Saturday, January 29, 2011

Unbalanced Expression

For the most part, interviews have always gone easy for me which is curious because I have an almost uncontrollable fear of social settings. I'm generally so consumed by the anticipation of the event that when the meeting eventually takes place my technical reflexes take over. This is both a blessing and a curse: technical questions and topics are not a problem when in this state but a vague question about personality and past experiences tends toward meaningless rambling about nonsense. Social prowess notwithstanding I've come out on top more times than not in these adventures... until recently.

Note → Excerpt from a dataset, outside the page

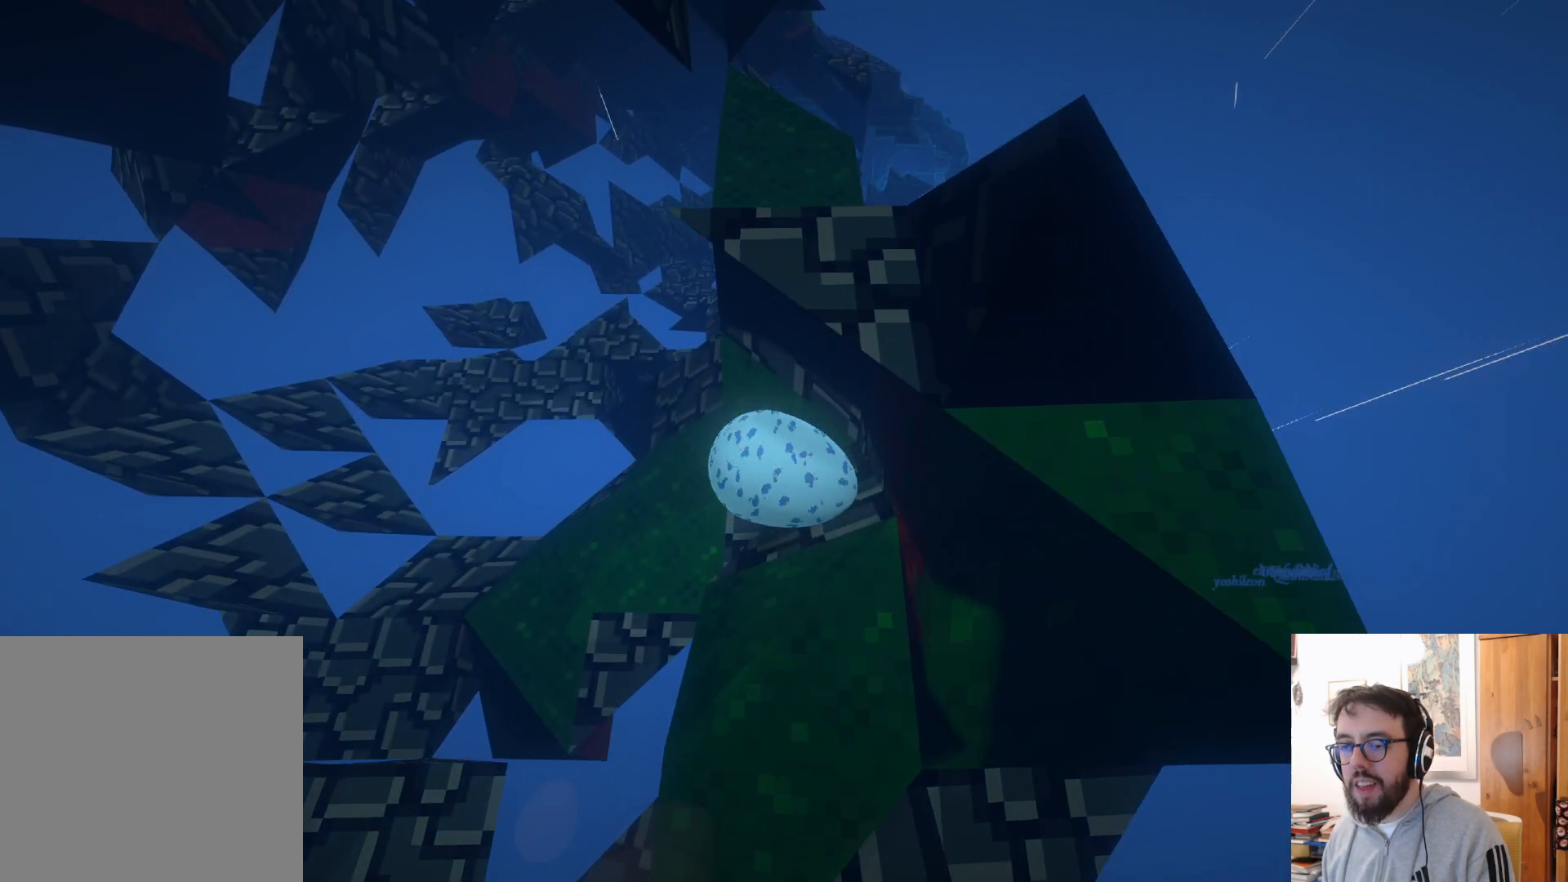
{"buttons": [], "left_stick": "up-right", "right_stick": "center", "events": [[133, "left_stick", "center"], [200, "left_stick", "right"], [400, "left_stick", "up-right"]]}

I interviewed at a startup company where there were two technical questions that I had trouble with. Incidentally, the 'who we are' and 'who are you' portions actually went much better than usual - I do love irony. In either case, the first question was related to querying billions of bytes of data to provide quasi real-time behavior to users. The question was intentionally vague leaving much open to interpretation and I pared it down as much as my experience supported: what is unique in the data, what are the time constraints, what about false negatives/positives, caching, backend structure, and so on. In the end I just came to the conclusion that I could not provide the design details that they were looking for and said so. This took about fifteen minutes and they did not seem too discouraged with my ultimate conclusion.

The second question was direct and significantly less open-ended - this is the part that really threw me for a loop. The question was this: 'Solve the following expression using any language you want'.

(((1+3)*7)+((((3-1)/(1+3))*8)))

Me: "Use eval in ruby or python"
Them: "Good. You can't use eval"
Me: "I'm not too familiar, but a Lisp interpreter?"
Them: ... confused, unexpected looks ...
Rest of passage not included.